Le FDR dresse un réquisitoire sévère contre le régime PASTEF et appelle à une mobilisation nationale
Le Front pour la Défense de la Démocratie et de la République (FDR) a tenu ce mercredi une conférence de presse au cours de laquelle il a livré une analyse très critique de la situation politique, économique et sociale du Sénégal. Estimant que le pays traverse une crise « multidimensionnelle », le Front appelle à une large mobilisation des forces vives pour, dit-il, éviter un « délitement dangereux » de la République.
Réunis face à la presse nationale, les responsables du FDR ont profité de la fin d’année 2025 pour dresser un bilan qu’ils jugent largement négatif de l’action du régime PASTEF, près de deux ans après son accession au pouvoir. Selon eux, aucun des engagements majeurs pris par les nouvelles autorités n’a été concrétisé de manière satisfaisante, que ce soit en matière de croissance économique, de respect des libertés publiques, de création d’emplois ou d’amélioration du coût de la vie.

— DONNÉES EXTRAITES —
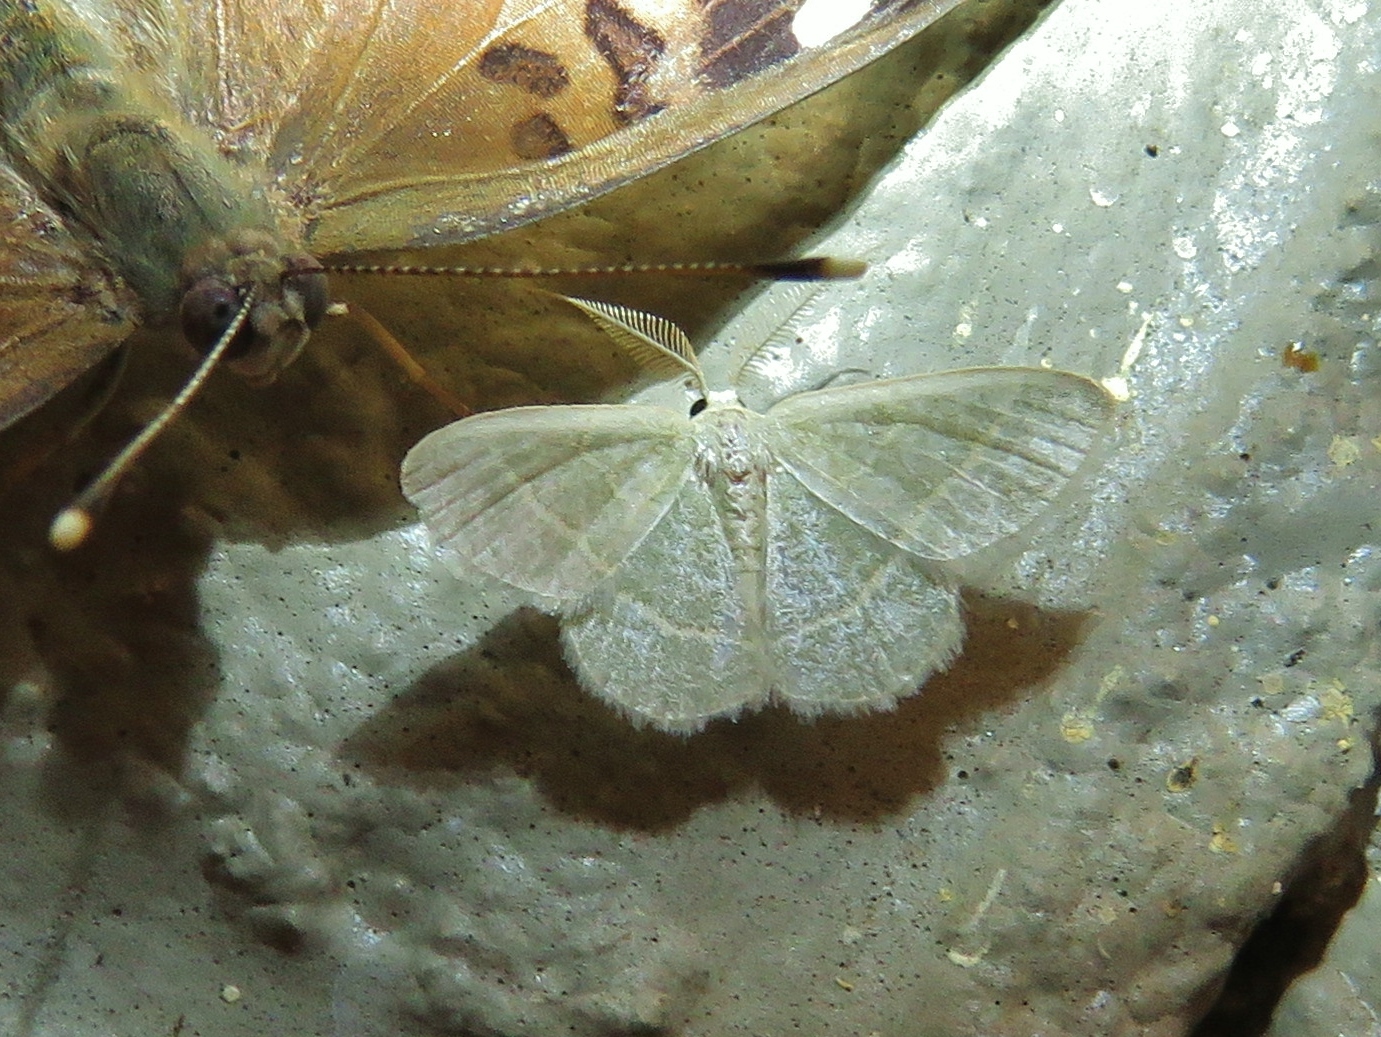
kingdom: Animalia
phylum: Arthropoda
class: Insecta
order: Lepidoptera
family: Geometridae
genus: Chlorochlamys
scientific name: Chlorochlamys chloroleucaria
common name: Blackberry looper
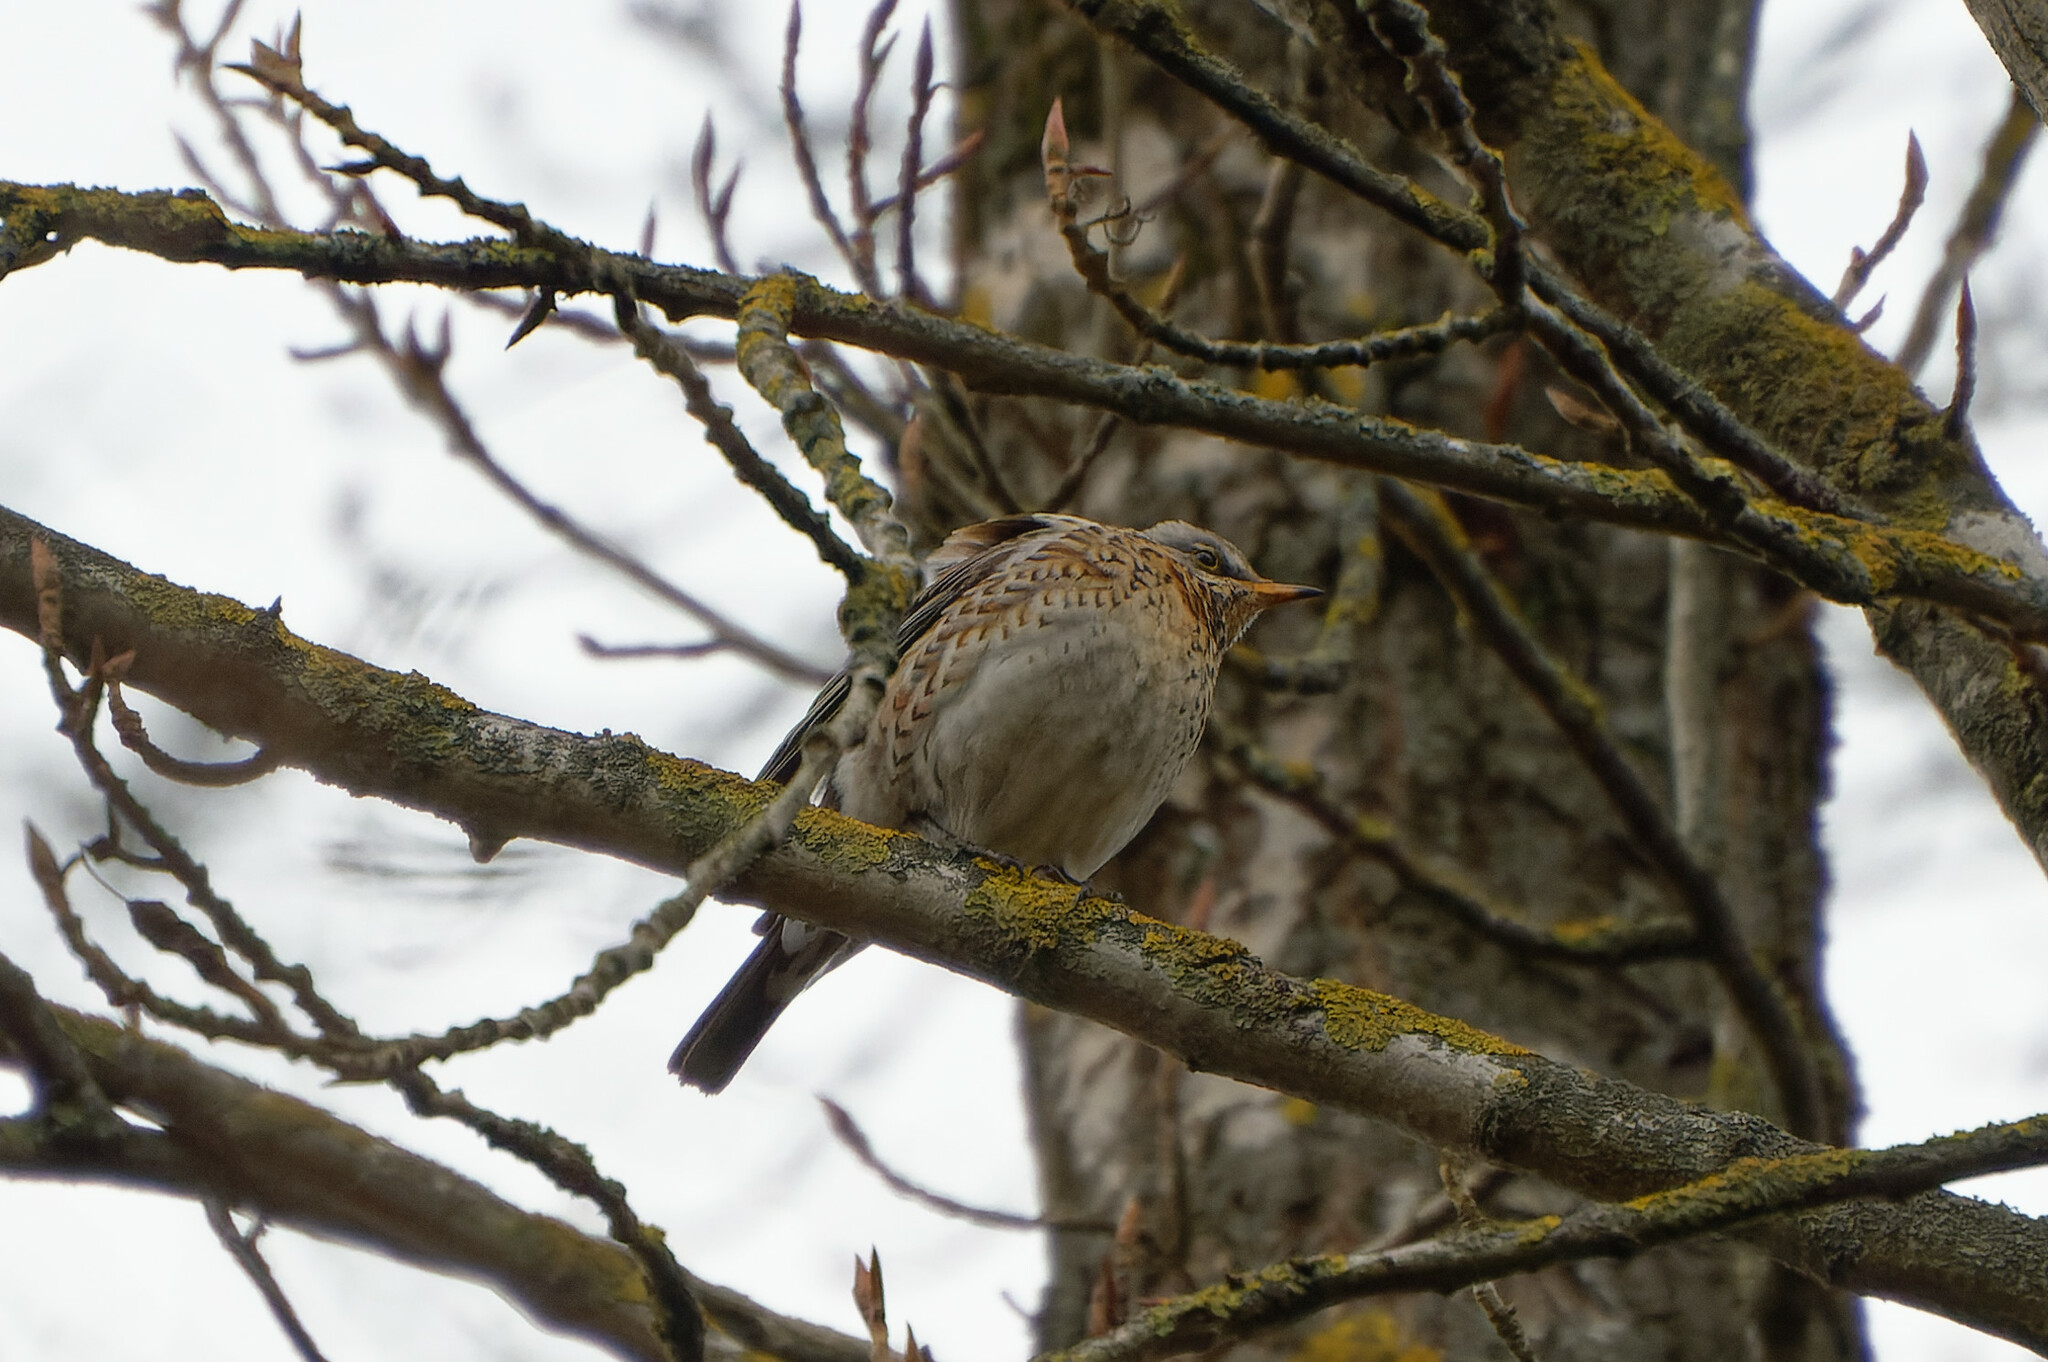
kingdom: Animalia
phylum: Chordata
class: Aves
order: Passeriformes
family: Turdidae
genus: Turdus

— CONSIGNES À SUIVRE —
[1] Selon l'article sur le FDR, dans quels domaines aucun engagement majeur n'a-t-il été concrétisé de manière satisfaisante ? Citez-les tous.
[2] D'après l'article sur le FDR, quel jour de la semaine la conférence de presse s'est-elle tenue ?
[3] Poursuivez l'article sur le FDR à partir de sa dernière phrase.
Les lignes n'entrent pas en compte ici.

— RÉPONSES NUMÉROTÉES —
[1]
- la croissance économique
- le respect des libertés publiques
- la création d'emplois
- l'amélioration du coût de la vie

[2] Un mercredi.

[3]
Sur le plan économique, le FDR dénonce une absence de vision claire et une incapacité du gouvernement à restaurer la confiance, notamment après ce qu’il qualifie d’« échec de la fable de la dette cachée ». Le Front regrette également le silence des autorités autour de la note de l’Agence nationale de la statistique et de la démographie (ANSD) relative au changement de l’année de base des comptes nationaux, un sujet jugé pourtant crucial dans le contexte actuel.
Les retards dans le paiement des bourses des étudiants, les factures impayées aux entreprises du BTP et les difficultés de la campagne arachidière sont cités comme autant de signes de l’asphyxie financière de l’État. Le FDR alerte aussi sur l’aggravation de la dépendance alimentaire du pays, rappelant l’augmentation continue des importations de céréales entre 2023 et 2025.
Le Front se dit particulièrement préoccupé par ce qu’il considère comme une instrumentalisation de la justice à des fins politiques. Il évoque des libérations retardées malgré des décisions judiciaires favorables et des restrictions imposées à certaines personnalités critiques du pouvoir.
Par ailleurs, le FDR pointe une crise institutionnelle marquée par des tensions ouvertes entre la Présidence et la Primature, sur fond de rivalités internes autour de la présidentielle de 2029. Une situation qu’il estime préjudiciable à l’image et à la stabilité du Sénégal.
Concernant le coût de la vie, le Front juge les récentes baisses de prix annoncées par le gouvernement « superficielles et propagandistes ». Il réclame une réduction significative des prix de l’énergie et des transports, s’appuyant notamment sur la baisse du prix du baril de pétrole à l’échelle internationale. Le FDR s’indigne également de la persistance d’un train de vie jugé ostentatoire de certains responsables politiques, en décalage avec les difficultés des populations.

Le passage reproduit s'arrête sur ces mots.